• **What you are asked to do**:
Copy each line containing "transacciones" from the listing below.

• • • • •

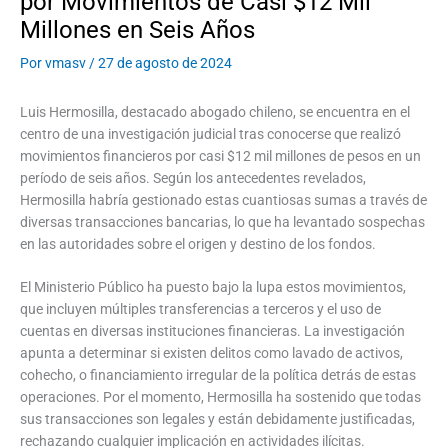
por Movimientos de Casi $12 Mil
Millones en Seis Años
Por
vmasv
/
27 de agosto de 2024
Luis Hermosilla, destacado abogado chileno, se encuentra en el
centro de una investigación judicial tras conocerse que realizó
movimientos financieros por casi $12 mil millones de pesos en un
período de seis años. Según los antecedentes revelados,
Hermosilla habría gestionado estas cuantiosas sumas a través de
diversas transacciones bancarias, lo que ha levantado sospechas
en las autoridades sobre el origen y destino de los fondos.
El Ministerio Público ha puesto bajo la lupa estos movimientos,
que incluyen múltiples transferencias a terceros y el uso de
cuentas en diversas instituciones financieras. La investigación
apunta a determinar si existen delitos como lavado de activos,
cohecho, o financiamiento irregular de la política detrás de estas
operaciones. Por el momento, Hermosilla ha sostenido que todas
sus transacciones son legales y están debidamente justificadas,
rechazando cualquier implicación en actividades ilícitas.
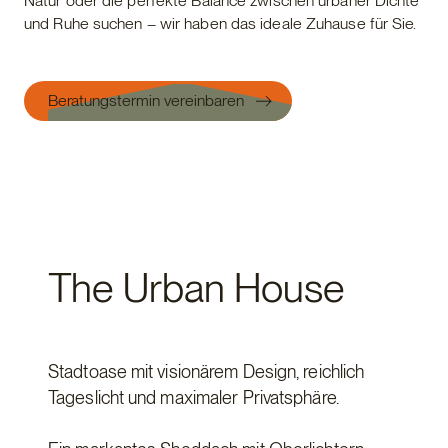
Natur oder die perfekte Balance zwischen urbaner Dichte
und Ruhe suchen – wir haben das ideale Zuhause für Sie.
Beratungstermin vereinbaren
The Urban House
Stadtoase mit visionärem Design, reichlich
Tageslicht und maximaler Privatsphäre.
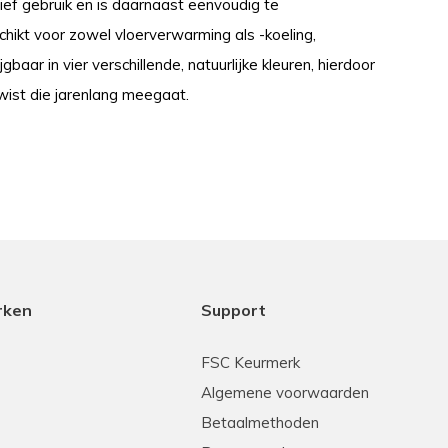
sief gebruik en is daarnaast eenvoudig te
hikt voor zowel vloerverwarming als -koeling,
baar in vier verschillende, natuurlijke kleuren, hierdoor
wist die jarenlang meegaat.
rken
Support
FSC Keurmerk
Algemene voorwaarden
Betaalmethoden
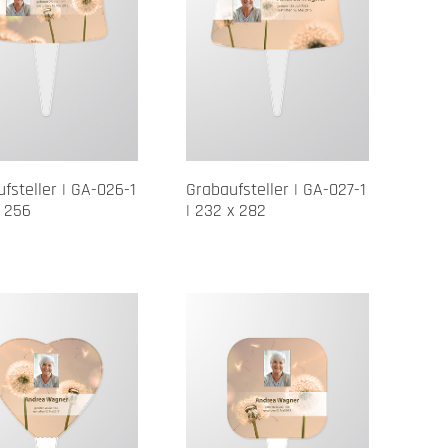
fsteller | GA-026-1
Grabaufsteller | GA-027-1
x 256
| 232 x 282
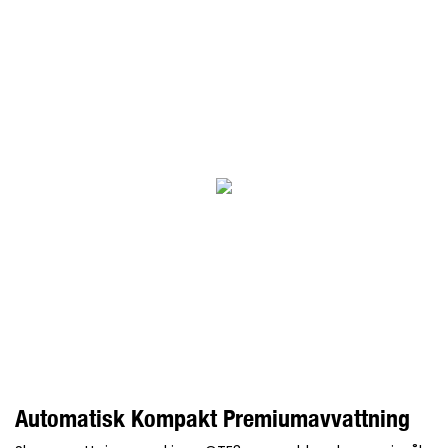
Automatisk Kompakt Premiumavvattning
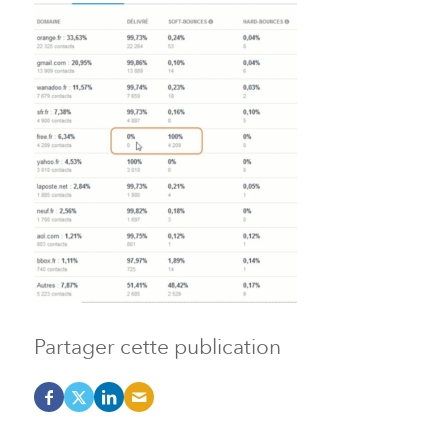
Partager cette publication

• • • • •

• **Task output**:
diversas transacciones bancarias, lo que ha levantado sospechas
sus transacciones son legales y están debidamente justificadas,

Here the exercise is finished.